## What is being asked
Please print everything from the start of the listing down through the line containing "scientific name: Gaylussacia baccata f.", keeping every line unchanged.

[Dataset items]
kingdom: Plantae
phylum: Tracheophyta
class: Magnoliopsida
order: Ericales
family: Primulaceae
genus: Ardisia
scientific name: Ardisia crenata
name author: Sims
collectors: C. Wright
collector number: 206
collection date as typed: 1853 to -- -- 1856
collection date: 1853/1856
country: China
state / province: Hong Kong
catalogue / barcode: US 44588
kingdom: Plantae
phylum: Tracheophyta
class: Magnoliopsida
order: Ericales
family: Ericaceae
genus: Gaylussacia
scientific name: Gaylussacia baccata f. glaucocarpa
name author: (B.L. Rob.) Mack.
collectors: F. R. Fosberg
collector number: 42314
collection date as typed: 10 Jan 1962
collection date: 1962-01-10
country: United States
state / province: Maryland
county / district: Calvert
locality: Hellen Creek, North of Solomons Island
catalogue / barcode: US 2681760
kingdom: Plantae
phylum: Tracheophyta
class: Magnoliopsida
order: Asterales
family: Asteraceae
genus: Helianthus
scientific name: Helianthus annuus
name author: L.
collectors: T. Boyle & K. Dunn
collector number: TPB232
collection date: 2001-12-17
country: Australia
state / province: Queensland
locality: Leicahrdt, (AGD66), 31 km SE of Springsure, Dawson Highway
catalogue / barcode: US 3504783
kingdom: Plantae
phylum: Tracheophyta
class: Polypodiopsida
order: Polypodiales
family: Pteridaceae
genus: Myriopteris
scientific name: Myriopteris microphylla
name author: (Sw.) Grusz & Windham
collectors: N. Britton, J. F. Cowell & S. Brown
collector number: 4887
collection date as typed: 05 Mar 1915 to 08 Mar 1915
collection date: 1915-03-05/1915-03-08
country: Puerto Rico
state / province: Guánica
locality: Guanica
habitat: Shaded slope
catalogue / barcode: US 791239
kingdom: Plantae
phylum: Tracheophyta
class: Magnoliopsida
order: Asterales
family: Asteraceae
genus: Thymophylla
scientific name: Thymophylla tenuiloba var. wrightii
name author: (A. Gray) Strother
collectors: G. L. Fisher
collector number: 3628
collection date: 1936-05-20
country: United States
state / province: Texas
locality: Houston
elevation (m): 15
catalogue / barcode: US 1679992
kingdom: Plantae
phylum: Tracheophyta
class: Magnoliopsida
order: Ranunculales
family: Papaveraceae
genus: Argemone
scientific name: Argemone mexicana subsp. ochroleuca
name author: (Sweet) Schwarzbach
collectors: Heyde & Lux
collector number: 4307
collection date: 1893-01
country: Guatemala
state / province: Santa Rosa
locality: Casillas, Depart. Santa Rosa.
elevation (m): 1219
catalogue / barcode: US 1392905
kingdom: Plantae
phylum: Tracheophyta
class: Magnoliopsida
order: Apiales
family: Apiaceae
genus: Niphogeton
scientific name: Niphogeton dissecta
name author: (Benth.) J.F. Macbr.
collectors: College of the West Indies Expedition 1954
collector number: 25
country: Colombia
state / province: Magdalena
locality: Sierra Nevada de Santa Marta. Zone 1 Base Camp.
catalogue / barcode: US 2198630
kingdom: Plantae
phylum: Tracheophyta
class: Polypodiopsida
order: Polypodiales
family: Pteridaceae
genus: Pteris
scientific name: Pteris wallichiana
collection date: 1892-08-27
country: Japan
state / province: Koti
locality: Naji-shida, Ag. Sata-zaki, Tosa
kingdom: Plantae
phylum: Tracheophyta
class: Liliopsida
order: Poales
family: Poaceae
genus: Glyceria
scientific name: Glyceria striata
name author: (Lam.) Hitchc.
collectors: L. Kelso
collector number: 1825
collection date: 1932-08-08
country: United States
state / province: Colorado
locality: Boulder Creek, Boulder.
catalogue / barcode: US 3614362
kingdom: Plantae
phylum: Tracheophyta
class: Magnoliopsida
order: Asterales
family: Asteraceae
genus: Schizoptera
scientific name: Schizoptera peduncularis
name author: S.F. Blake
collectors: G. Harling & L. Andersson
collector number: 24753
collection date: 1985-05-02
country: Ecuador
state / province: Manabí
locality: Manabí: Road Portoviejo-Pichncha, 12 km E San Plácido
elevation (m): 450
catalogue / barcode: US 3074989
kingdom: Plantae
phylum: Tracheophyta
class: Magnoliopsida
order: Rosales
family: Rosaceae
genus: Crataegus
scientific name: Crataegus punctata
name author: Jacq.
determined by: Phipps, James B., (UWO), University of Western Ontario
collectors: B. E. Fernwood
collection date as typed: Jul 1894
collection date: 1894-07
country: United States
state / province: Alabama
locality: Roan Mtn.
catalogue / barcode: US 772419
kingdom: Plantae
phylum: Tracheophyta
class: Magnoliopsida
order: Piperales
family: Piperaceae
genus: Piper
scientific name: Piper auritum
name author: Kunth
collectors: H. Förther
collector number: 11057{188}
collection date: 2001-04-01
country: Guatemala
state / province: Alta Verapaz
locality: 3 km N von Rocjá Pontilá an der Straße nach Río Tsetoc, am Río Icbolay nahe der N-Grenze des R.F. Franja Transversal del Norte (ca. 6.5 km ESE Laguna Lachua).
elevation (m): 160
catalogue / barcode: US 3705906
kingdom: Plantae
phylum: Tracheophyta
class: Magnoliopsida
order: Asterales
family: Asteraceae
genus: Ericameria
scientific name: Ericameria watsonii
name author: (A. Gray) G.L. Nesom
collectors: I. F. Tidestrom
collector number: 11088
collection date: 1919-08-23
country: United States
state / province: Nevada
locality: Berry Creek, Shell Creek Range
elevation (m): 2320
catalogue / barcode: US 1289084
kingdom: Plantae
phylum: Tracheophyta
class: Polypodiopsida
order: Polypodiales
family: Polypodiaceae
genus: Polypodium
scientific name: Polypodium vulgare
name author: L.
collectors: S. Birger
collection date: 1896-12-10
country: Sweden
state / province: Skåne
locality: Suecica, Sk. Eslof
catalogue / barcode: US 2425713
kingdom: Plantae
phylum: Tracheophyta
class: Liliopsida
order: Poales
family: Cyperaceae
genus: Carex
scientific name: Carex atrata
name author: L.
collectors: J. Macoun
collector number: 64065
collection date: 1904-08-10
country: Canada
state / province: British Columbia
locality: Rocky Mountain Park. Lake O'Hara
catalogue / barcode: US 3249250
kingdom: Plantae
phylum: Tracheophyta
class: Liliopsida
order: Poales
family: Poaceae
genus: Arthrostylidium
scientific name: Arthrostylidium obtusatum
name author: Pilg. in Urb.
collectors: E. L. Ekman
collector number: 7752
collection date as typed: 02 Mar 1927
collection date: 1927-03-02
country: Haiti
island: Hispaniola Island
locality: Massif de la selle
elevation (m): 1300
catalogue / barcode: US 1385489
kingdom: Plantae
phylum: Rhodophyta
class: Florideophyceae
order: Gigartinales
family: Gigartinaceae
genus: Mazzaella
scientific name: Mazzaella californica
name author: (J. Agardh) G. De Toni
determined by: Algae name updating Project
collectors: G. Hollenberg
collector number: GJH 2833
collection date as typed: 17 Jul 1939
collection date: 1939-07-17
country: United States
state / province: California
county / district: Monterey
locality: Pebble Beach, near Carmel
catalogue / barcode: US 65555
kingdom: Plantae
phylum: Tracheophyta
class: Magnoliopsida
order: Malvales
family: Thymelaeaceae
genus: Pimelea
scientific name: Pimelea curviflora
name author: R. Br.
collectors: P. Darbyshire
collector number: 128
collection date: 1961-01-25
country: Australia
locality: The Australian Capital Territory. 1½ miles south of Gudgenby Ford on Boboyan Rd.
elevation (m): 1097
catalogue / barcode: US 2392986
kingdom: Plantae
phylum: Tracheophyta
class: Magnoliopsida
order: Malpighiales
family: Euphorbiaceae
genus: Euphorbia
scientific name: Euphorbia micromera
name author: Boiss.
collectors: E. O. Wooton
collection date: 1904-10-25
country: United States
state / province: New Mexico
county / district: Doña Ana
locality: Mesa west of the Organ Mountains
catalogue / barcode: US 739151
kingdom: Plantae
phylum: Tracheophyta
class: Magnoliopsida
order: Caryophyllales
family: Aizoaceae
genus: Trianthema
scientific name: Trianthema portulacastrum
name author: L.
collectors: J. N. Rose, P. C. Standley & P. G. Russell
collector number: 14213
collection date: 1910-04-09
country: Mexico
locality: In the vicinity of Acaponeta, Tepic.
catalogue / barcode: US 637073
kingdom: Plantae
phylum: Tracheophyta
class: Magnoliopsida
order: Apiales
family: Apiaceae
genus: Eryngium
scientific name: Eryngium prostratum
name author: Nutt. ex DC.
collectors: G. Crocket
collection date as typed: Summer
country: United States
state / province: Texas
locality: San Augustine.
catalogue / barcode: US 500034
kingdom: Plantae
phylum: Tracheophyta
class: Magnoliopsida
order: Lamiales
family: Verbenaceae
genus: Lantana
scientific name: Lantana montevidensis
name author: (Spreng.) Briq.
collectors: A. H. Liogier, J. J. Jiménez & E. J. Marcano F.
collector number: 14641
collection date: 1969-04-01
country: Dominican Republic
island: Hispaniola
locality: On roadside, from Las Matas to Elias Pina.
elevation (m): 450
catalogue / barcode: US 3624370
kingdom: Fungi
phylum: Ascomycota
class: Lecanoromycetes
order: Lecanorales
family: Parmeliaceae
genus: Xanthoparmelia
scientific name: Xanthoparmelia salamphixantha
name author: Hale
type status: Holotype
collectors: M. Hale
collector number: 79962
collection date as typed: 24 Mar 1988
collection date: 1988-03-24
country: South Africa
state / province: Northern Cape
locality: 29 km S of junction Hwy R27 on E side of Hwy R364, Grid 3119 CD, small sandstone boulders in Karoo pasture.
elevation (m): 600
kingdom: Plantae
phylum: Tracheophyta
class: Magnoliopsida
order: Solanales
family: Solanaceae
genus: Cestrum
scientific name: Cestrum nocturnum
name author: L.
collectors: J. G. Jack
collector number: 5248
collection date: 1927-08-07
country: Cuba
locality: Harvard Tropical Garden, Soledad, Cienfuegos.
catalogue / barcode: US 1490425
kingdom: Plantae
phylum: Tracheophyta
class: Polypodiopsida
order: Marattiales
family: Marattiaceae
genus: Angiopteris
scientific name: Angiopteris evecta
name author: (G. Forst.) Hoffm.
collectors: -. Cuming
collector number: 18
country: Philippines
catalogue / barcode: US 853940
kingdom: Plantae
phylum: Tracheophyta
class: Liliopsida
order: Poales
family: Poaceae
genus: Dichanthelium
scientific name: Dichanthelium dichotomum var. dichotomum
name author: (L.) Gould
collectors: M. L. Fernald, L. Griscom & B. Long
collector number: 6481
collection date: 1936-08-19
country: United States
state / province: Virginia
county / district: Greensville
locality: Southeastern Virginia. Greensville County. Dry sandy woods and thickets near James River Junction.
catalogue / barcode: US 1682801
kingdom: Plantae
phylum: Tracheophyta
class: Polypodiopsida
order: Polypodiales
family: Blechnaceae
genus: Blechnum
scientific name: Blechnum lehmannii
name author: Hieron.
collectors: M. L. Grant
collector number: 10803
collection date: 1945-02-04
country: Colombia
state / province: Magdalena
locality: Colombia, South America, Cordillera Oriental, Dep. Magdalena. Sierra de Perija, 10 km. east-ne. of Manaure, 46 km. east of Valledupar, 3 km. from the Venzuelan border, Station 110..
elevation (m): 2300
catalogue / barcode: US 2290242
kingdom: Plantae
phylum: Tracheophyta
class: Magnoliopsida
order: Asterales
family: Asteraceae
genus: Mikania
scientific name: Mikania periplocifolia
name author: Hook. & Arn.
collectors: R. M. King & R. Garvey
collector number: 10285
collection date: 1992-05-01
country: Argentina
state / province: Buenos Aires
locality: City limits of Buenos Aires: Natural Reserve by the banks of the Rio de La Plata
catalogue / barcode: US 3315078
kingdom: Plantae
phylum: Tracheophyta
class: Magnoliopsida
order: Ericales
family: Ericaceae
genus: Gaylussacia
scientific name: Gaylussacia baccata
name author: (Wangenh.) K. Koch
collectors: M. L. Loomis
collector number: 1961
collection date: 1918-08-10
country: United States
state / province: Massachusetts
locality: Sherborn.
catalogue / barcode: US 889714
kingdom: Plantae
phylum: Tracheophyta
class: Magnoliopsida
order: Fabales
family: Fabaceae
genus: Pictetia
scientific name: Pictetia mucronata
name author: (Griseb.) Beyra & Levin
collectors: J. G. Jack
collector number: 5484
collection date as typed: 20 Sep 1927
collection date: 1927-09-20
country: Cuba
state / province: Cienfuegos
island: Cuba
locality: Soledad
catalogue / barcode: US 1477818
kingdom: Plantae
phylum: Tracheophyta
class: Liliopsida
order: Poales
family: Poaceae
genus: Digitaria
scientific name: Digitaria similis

## Solution
kingdom: Plantae
phylum: Tracheophyta
class: Magnoliopsida
order: Ericales
family: Primulaceae
genus: Ardisia
scientific name: Ardisia crenata
name author: Sims
collectors: C. Wright
collector number: 206
collection date as typed: 1853 to -- -- 1856
collection date: 1853/1856
country: China
state / province: Hong Kong
catalogue / barcode: US 44588
kingdom: Plantae
phylum: Tracheophyta
class: Magnoliopsida
order: Ericales
family: Ericaceae
genus: Gaylussacia
scientific name: Gaylussacia baccata f. glaucocarpa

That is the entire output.